CRIMINAL LAW (SENTENCING) (CHARACTER EVIDENCE) AMENDMENT BILL

Thursday 05 June, 2014

Mr TARZIA (Hartley) (16:15): I would like to echo the words of our deputy leader. Recently I also met with Professor Briggs in relation to this bill and others and can also attest to her support for the bill. I commend the Attorney-General for his efforts in instigating this bill, and I truly believe through conversations that I have had extensively in the community that it certainly captures the community sentiment on this issue.

Mr TARZIA (Hartley) (16:15): I would like to echo the words of our deputy leader. Recently I also met with Professor Briggs in relation to this bill and others and can also attest to her support for the bill. I commend the Attorney-General for his efforts in instigating this bill, and I truly believe through conversations that I have had extensively in the community that it certainly captures the community sentiment on this issue.

I rise today to speak also in support of the bill. I certainly will not monopolise the house's valuable time with a long speech, but I do believe that resolving the ambiguity that exists in character evidence in South Australian sentencing laws is certainly a sensible amendment to section 10(1). It is important to state that this act only applies to sentencing and, of course, guilt has already been determined by a jury or by plea at this stage.

I note, as the deputy leader also pointed out, that the Law Society has taken a view on the issue. Every now and then politicians will disagree with the Law Society. I learnt that a long time ago, and I believe that this is also the case today. I certainly believe that this bill is necessary to resolve the inconsistency in the way that section 10 of the Criminal Law Sentencing Act has been applied by courts, and by appeal courts especially.

Evidence of supposed good character has been used in the past where persons have been convicted or have pleaded guilty to indictable offences involving sexual offences as a mitigating factor to reduce their sentence, and it has been an argument on appeal in several prominent South Australian cases that the deputy leader alluded to. Some members will certainly recall the case of R v Liddy, where Peter Liddy, a former magistrate, was convicted of numerous child sexual offences against young boys. In that case, he submitted on appeal using his previous good standing and involvement in the community as a magistrate and as a volunteer in local surf lifesaving—I am led to believe—and other organisations as well, as evidence of this good character that should have, in his view, been taken into account.

What is even more disgraceful is that Mr Liddy actually used these organisations, his office, and his position in these organisations to solicit countless children for sex. His argument was rejected by a majority of the quorum in the Court of Criminal Appeal but, as the deputy leader pointed out, there was not a unanimous rejection of the argument.

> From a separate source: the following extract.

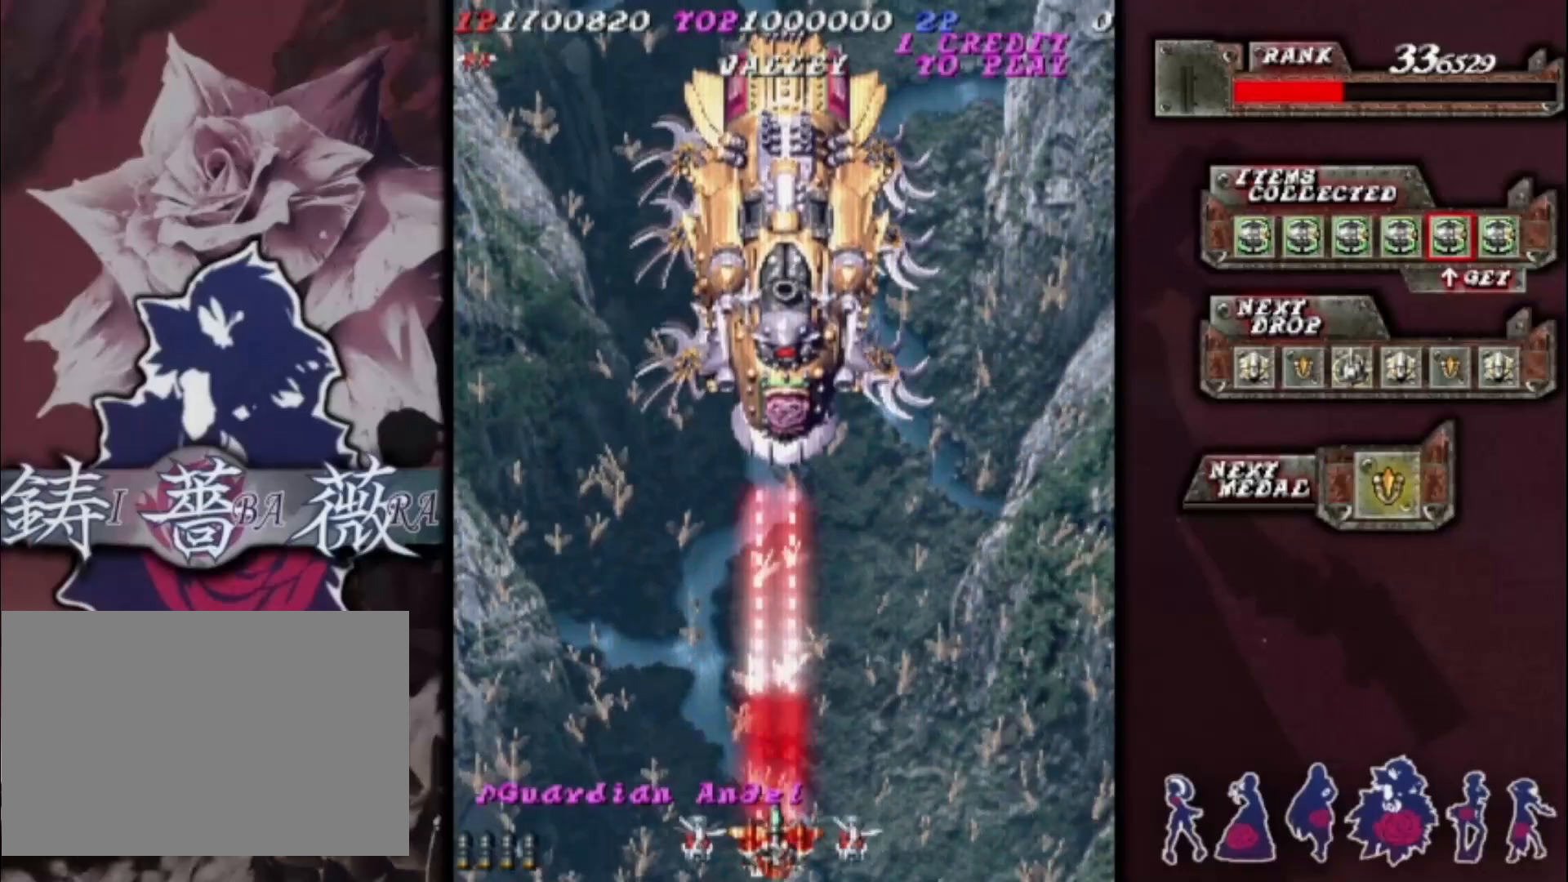
{"dt_ms": 500, "buttons": [], "left_stick": "center", "events": []}
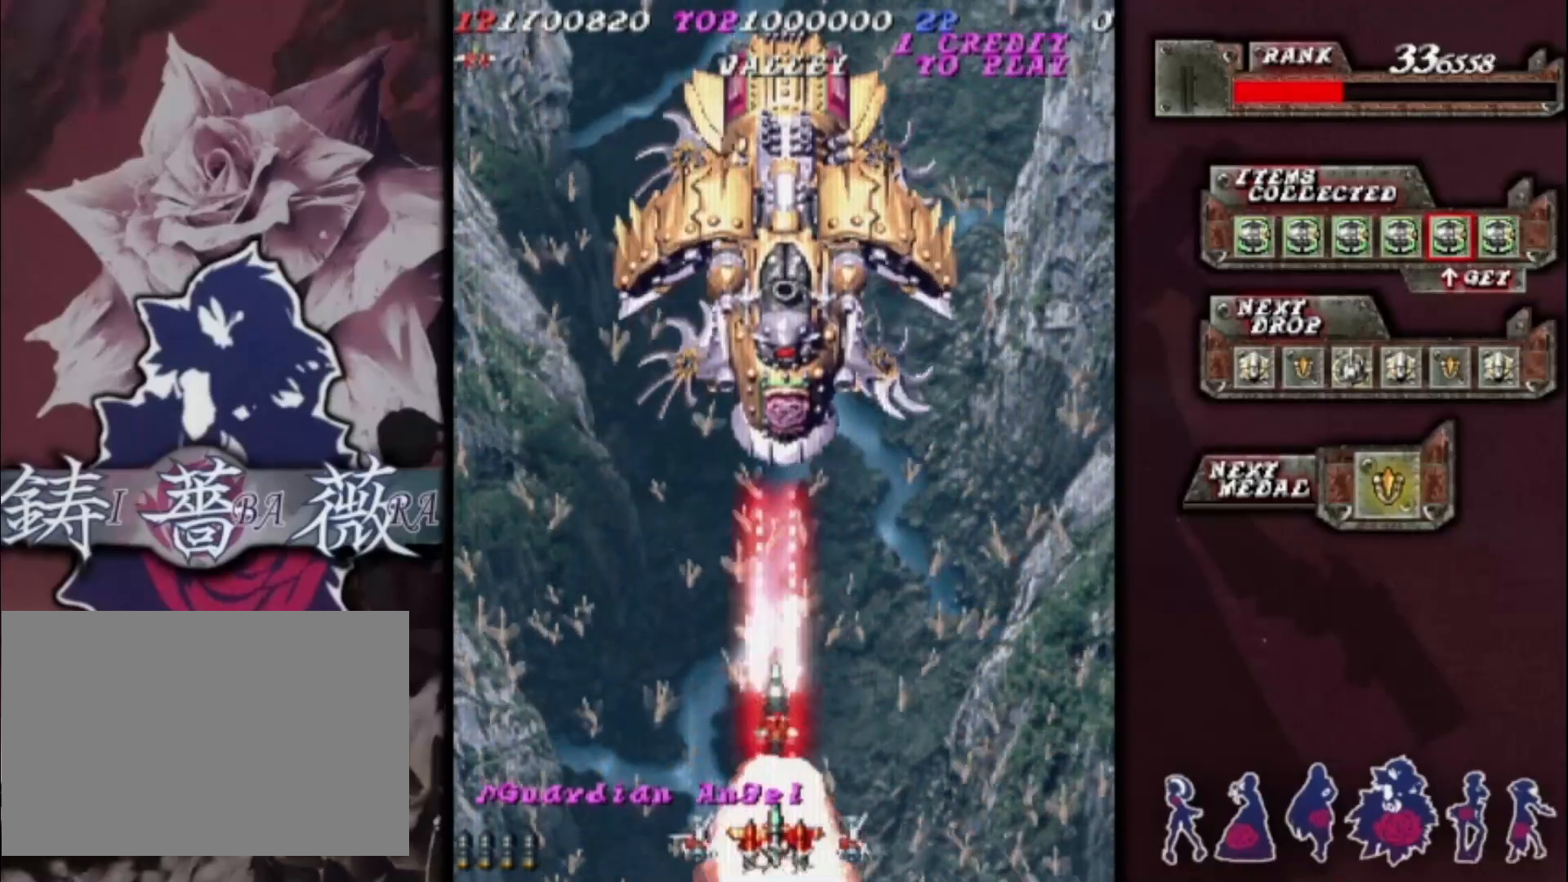
{"dt_ms": 500, "buttons": [], "left_stick": "center", "events": []}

There are similar other cases, which I am sure the Attorney-General and the deputy leader are aware of, that I will not mention today, but while this argument and others have not been routinely successful when originally sentenced, there does not appear to be a consensus of opinion in the Court of Criminal Appeal.

This amendment to section 10 will certainly bring us into line with other states, for example, New South Wales, where the act there prevents the use of character evidence in circumstances where they have used community service as a vehicle for offending. While this is by no means a serious problem in most instances of sentencing in our courts, we certainly must be careful to, I believe, remove any ambiguity to ensure that offenders are properly punished. I cannot emphasise enough that this is certainly a current community sentiment that I hear out in the electorate and, as parliamentarians, we are here to put in laws representative of the views of the people. That is why this amendment is an appropriate addition to section 10.

I want to speak a little bit about the case of R v Liddy, where the late Justice Mullighan speaks about this exact issue. He discusses this issue to the extent that there are a number of subjective factors that the court will consider in sentencing. He touches on, and I quote, 'disparate elements'. He goes on to refer to a past judgement and says:

The art of the advocate may be to place those features in one light rather than another.

He goes on:

There will be many competing strands of information which are available to be taken into account.

So he touches on this exact subjectivity that exists, and I believe that any law which goes to the heart of this, which assists the court in being more consistent in its judgements on this issue, is a good thing. Speaking to the other amendment, the amendment of section 20AAC(2)(a), it is really just a tightening of the existing provision.

Nevertheless, I certainly support that proposal as well, and it is important that both sides of the house, regardless of who holds government, assert that anyone who is guilty of either a serious firearms charge or a serious child sex charge of this nature will go to gaol, unless the most unusual circumstances arise. General and personal deterrents in our system, I believe, should certainly be primary factors for deciding the appropriate sentence in such offences.

I also note with pride that gun crime and accessibility of firearms in Australia have substantially been reduced across all states. I think we can thank in large part the Howard government's gun buyback in 1996 as the start of that. But in getting back to the overall bill, I completely agree with the thrust of this and the common-sense approach to this bill, and I hereby support the bill.